Lawmakers Launch Inquiry into Cybersecurity Risks of Chinese AI Models in US Critical Infrastructure

The U.S. House Committee on Homeland Security and the House Select Committee on China have opened a joint investigation into the national security and cybersecurity risks posed by Chinese-origin AI models deployed in critical infrastructure. The probe targets low-cost, open-weight, and API-accessible systems from firms like DeepSeek, Alibaba, Moonshot AI, and MiniMax. Lawmakers are concerned that these models may be leveraging unauthorized distillation techniques to extract capabilities from leading U.S. frontier AI models—such as those from OpenAI and Anthropic—then repackaging them into cheaper systems that lack equivalent safety guardrails. This follows an April 2026 White House memo warning of industrial-scale distillation campaigns by Chinese entities.
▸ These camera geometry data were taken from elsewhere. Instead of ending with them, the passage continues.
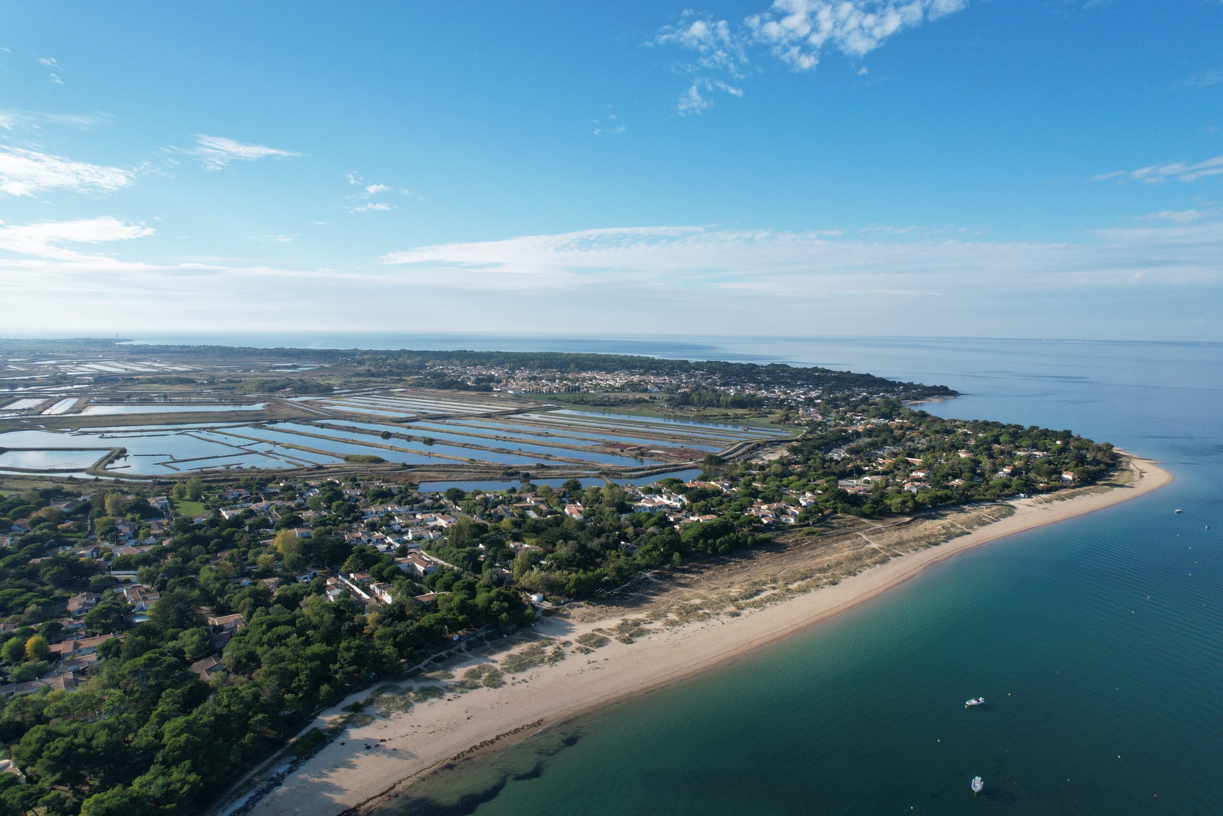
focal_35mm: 22
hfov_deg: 78.6
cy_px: 408
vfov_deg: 57.2
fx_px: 747
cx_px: 612
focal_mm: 8.38
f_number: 2.8
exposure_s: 1/2000
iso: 120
As a first step, committee chairs sent letters to Anysphere (developer of Cursor) and Airbnb, flagging risks tied to their use of PRC-developed AI. Notably, Cursor's Composer 2 model was reportedly built on an open-weight model from Moonshot AI, a firm publicly implicated in large-scale distillation. The letters warn that these practices undercut billions in U.S. AI investment and could make weapons-enabling capabilities available to hostile actors. The investigation also scrutinizes Cursor’s partnership with Chainguard, an open-source security firm, to steer AI-generated code toward vetted components—an apparent admission that agentic coding outpaces human review and that the integrity of downstream software depends heavily on model provenance.